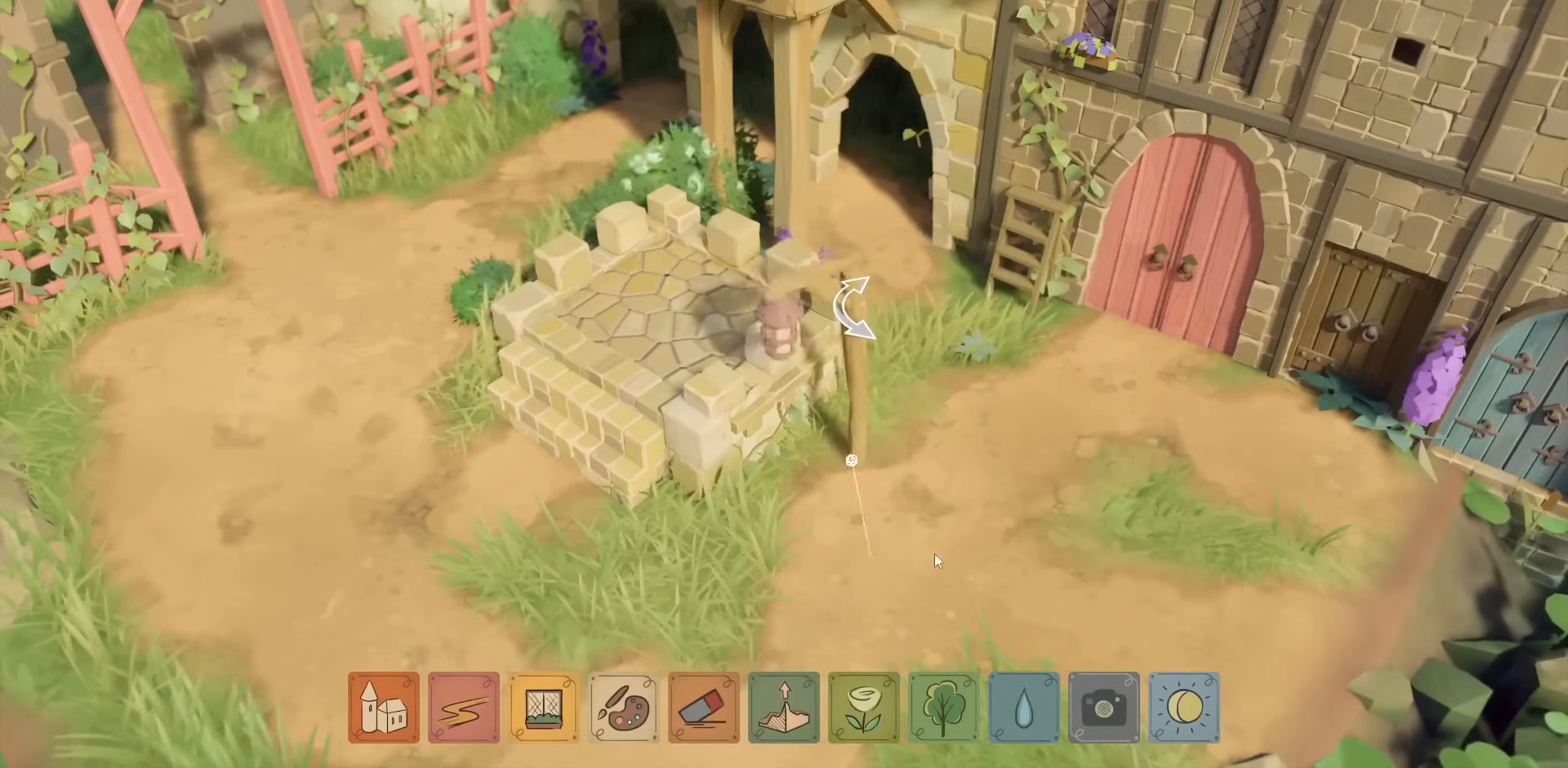
{"keys": [], "mouse": ["left"], "events": []}
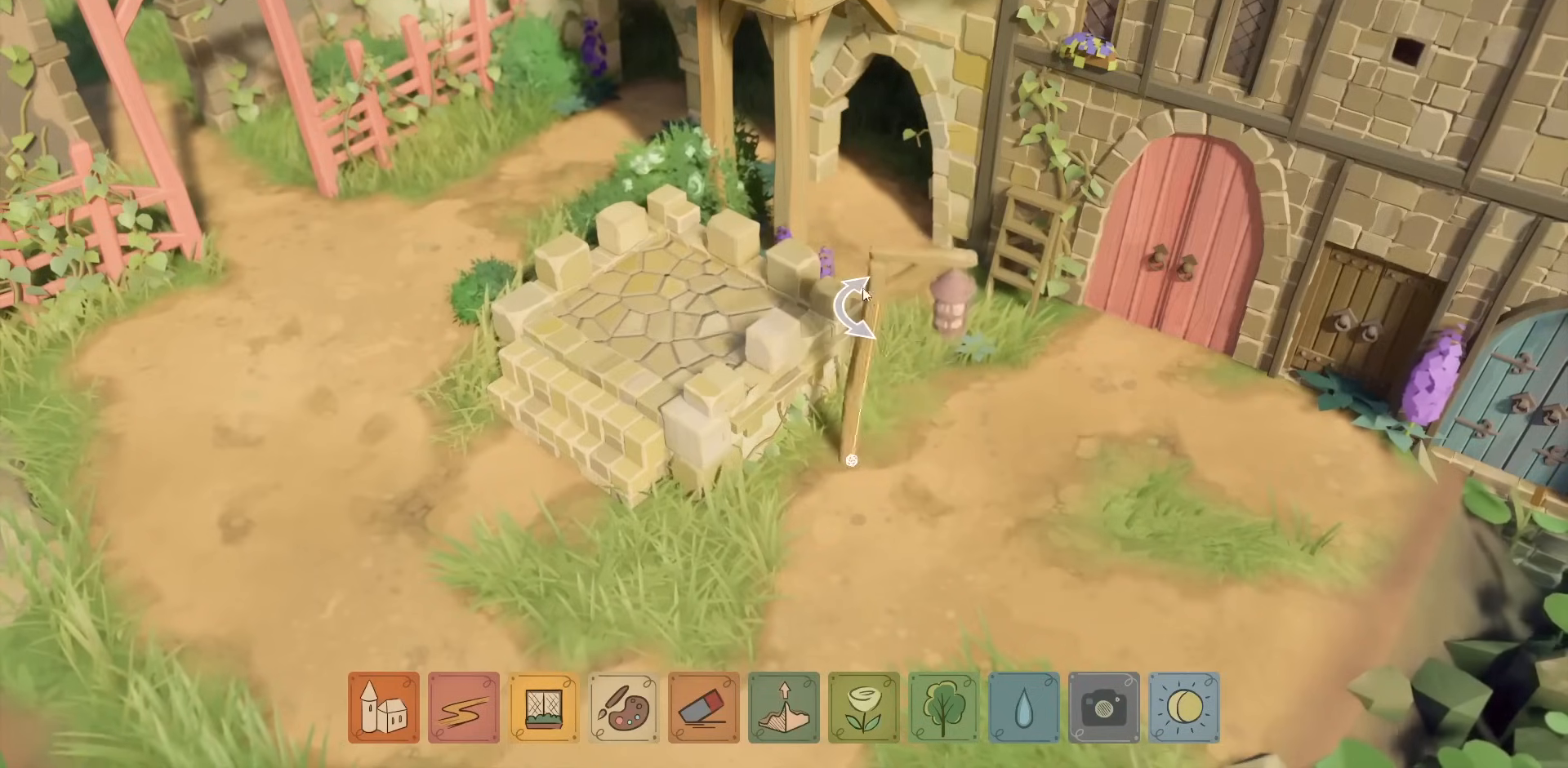
{"keys": [], "mouse": ["left"], "events": []}
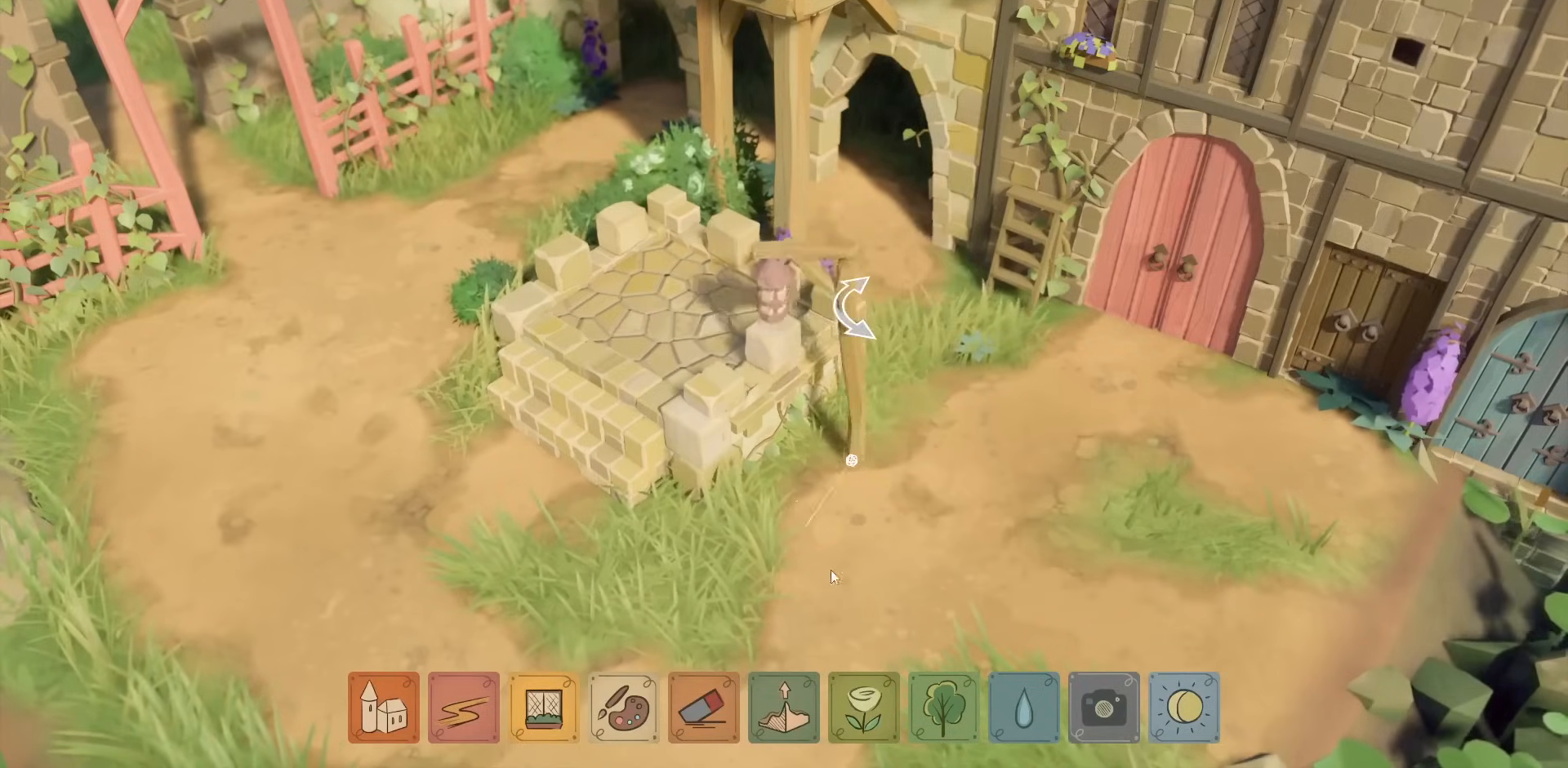
{"keys": [], "mouse": ["left"], "events": []}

== Brief ==
Every line of the material should be repeated precisely; pictures are to be excluded.

== Task output ==
{"keys": [], "mouse": ["left"], "events": []}
{"keys": [], "mouse": ["left"], "events": []}
{"keys": [], "mouse": ["left"], "events": []}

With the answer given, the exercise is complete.